The outside of the library building.

~Hampshire Yurt

The campus yurt

Students also don’t get grades; they receive written evaluations at the end of the semester detailing their work, strengths, and areas for growth. Some people are concerned with accessibility of graduate programs and admissions, but Hampshire is 30th in the country for students who go on to get PhDs. The students tend to get MORE looked at by grad schools because they aren’t just numbers. They are not nervous wrecks when they start grad school. They have ownership of the process and that gives them a leg-up. Some of the students will recruit younger students to help with experiments. They had lab meetings, compared data, etc.

~Hampshire drafting room

An art studio

After lunch and a presentation by the admissions people, we went out on a tour, starting on a dirt track across a field to the main part of campus. The first area we walked through were a collection of town-house type buildings which were apartments for upperclassmen. At this point, the tour guide told us that something like 83% of all students have single rooms; this number is closer to 75% for first-years, but overall, about 7/8 of students get singles, which is really amazing. After leaving this residential area, we entered more of the main part of campus which was an odd collection of brick, glass, and modernish buildings spread out around a large, very green campus.

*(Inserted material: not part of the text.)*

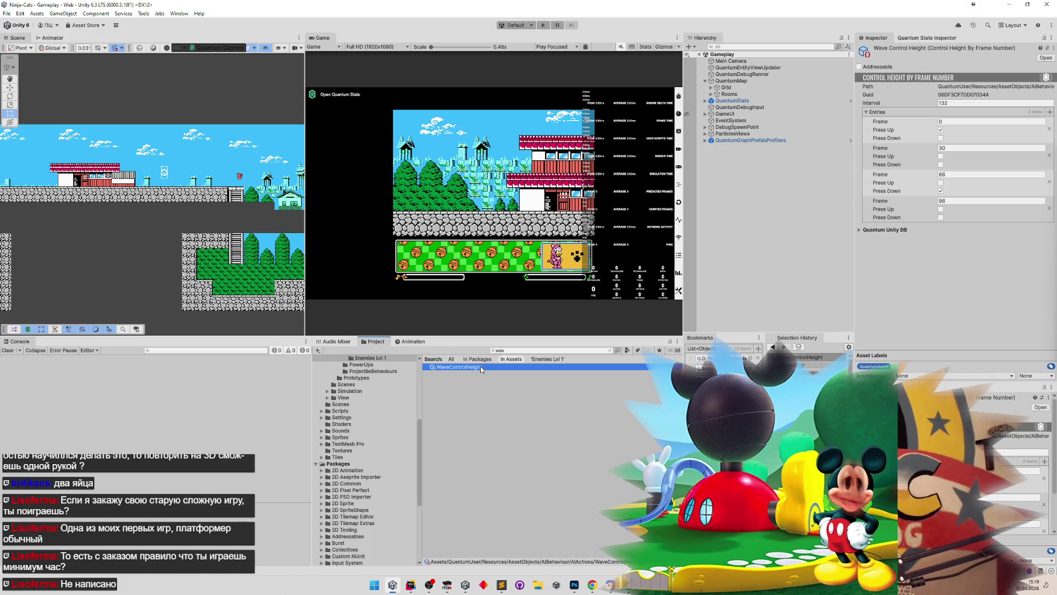
click(408, 584)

The campus is very much about sustainability. They have 15 acres of organic farming. They host a “Food for Farms” gala event with people coming from all over. Students tend to be hugely active in Social Justice causes, and students tend to be “practical idealists.” Because of their innovative programs and resources, they’re seeing record numbers of applications. They’re in the process of adding six new faculty positions in creative writing, math, and African studies. Film, acting, and directing are big here, as is the tech side of theater and film production. One of the bigwigs from Pixar works here. They’re committed to helping students meet need. This year marks the 20th anniversary of the James Baldwin scholarship program to serve underserved communities. The first year total fees are totally covered. After the first year, the students apply for financial aid like everyone else, but Hampshire will meet 100% of need.

(c) 2012

Five College Consortium (Massachusetts)

Five College Consortium (Visited 10/15-16; see individual write-ups about each specific college)

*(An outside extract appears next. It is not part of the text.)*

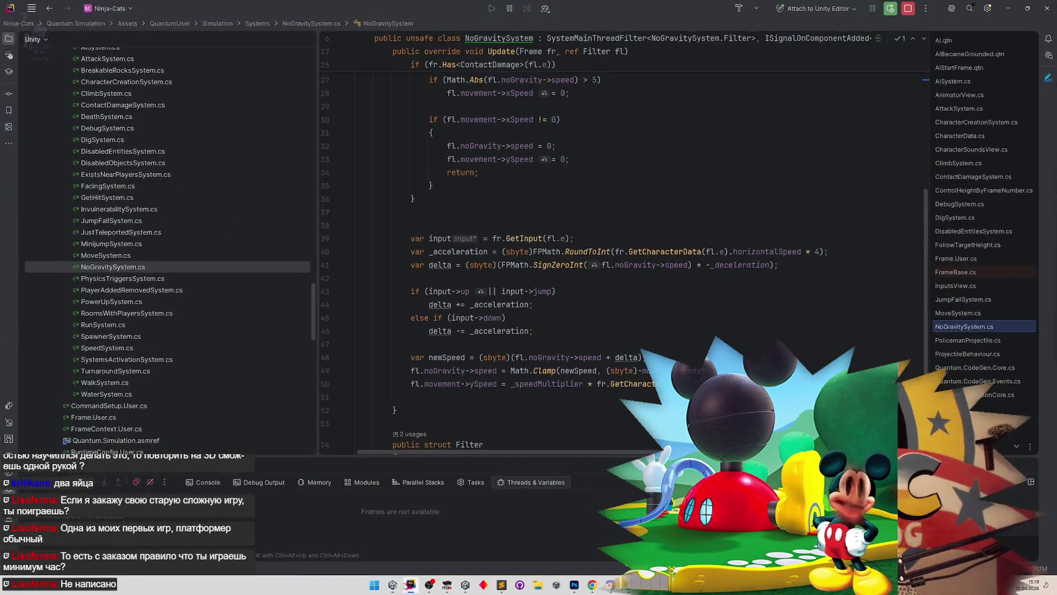
Step: Add a breakpoint on line 33 of NoGravitySystem.cs and scroll through the surrounding code
scroll(498, 357, up, 5)
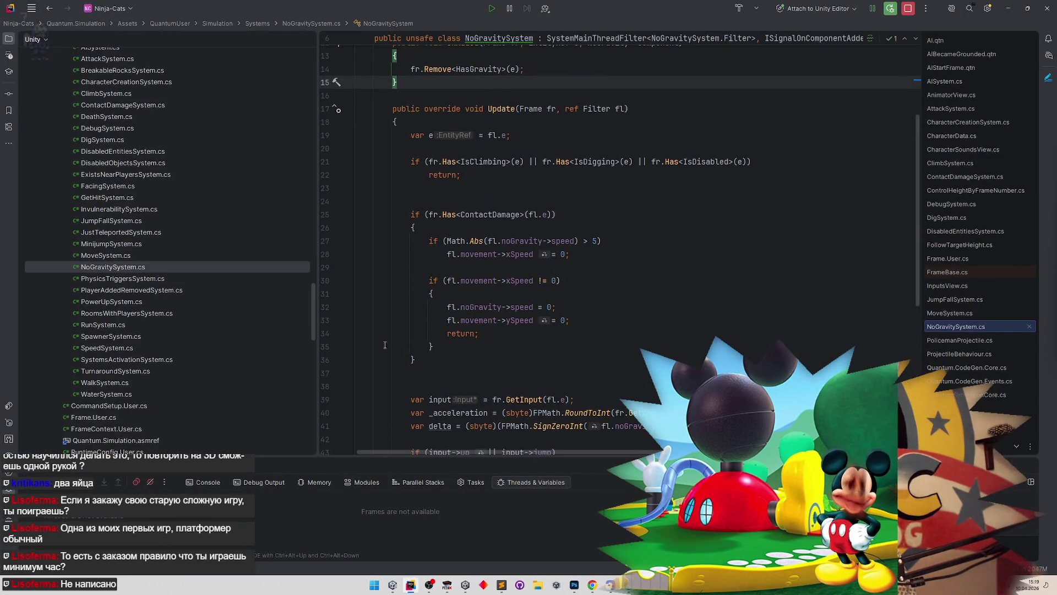
click(325, 328)
drag(313, 320, 331, 178)
scroll(201, 257, up, 3)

Smith College, Mount Holyoke College, Amherst College, and UMass Amherst bound together in 1965 to form a Consortium in Western Massachusetts after about a decade of collaboration between the campuses. Their partnership resulted in the creation of Hampshire College in 1970, and the 5 College Consortium became official.

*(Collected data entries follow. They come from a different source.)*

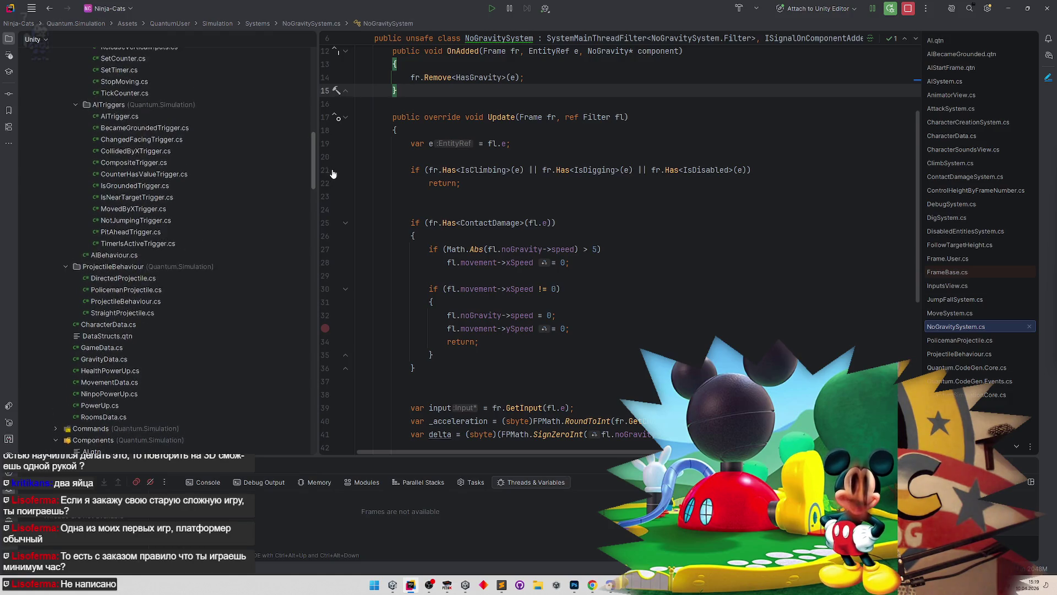
scroll(200, 256, up, 2)
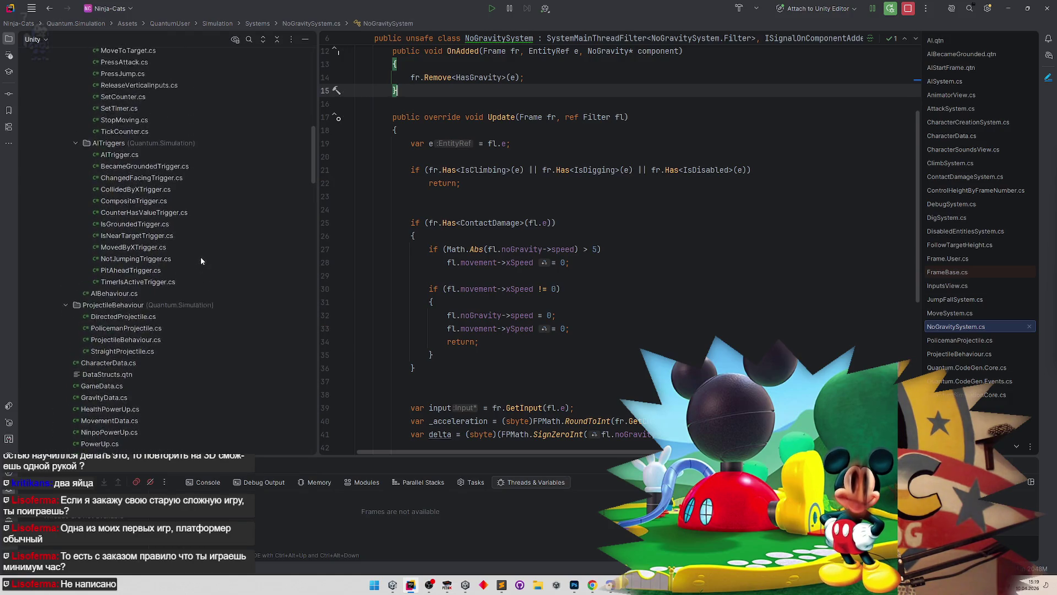
scroll(200, 261, up, 1)
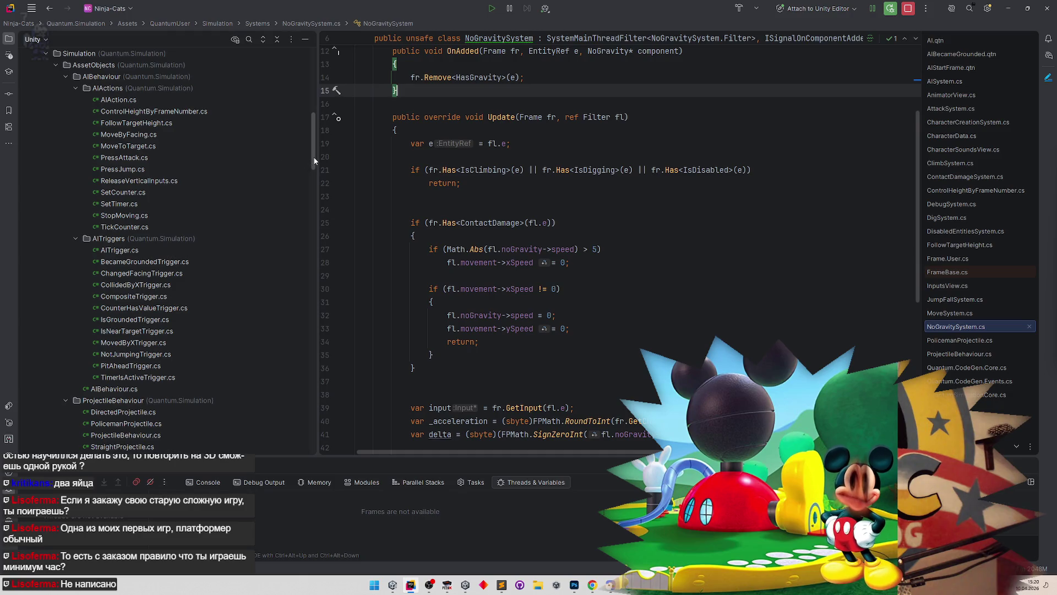
scroll(314, 159, down, 2)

The consortium is meant to create a social exchange as well as an academic one. In addition to being able to cross-register for classes, students can participate in theatrical or musical groups, play on intramural or club teams, join clubs, and take advantage of any event hosted on any campus (speakers, concerts, movies, etc). We asked a couple tour guides on different campuses how they find out about things, and they both said that things were well advertised with fliers around campus, or friends who were taking classes on other campuses would find out and spread the word. We found out later that there’s a calendar online:

Once a student is enrolled in their home college, they can take classes at other campuses for free, and the credits transfer over; their degree is conferred by their home institution. There are some multi-campus certificate programs (similar to a minor) which necessitate cross-over. One panelist at Amherst is completing an African Studies Certificate, and he’s already taken “Intro to African Studies” at UMass and “African Cities” and MHC.

Busses run frequently between campuses so there’s no need for cars. Three of the colleges are less than a 10 minute drive apart, right around the town of Amherst. Smith and Mount Holyoke are a bit further, but are about a 20 minute drive.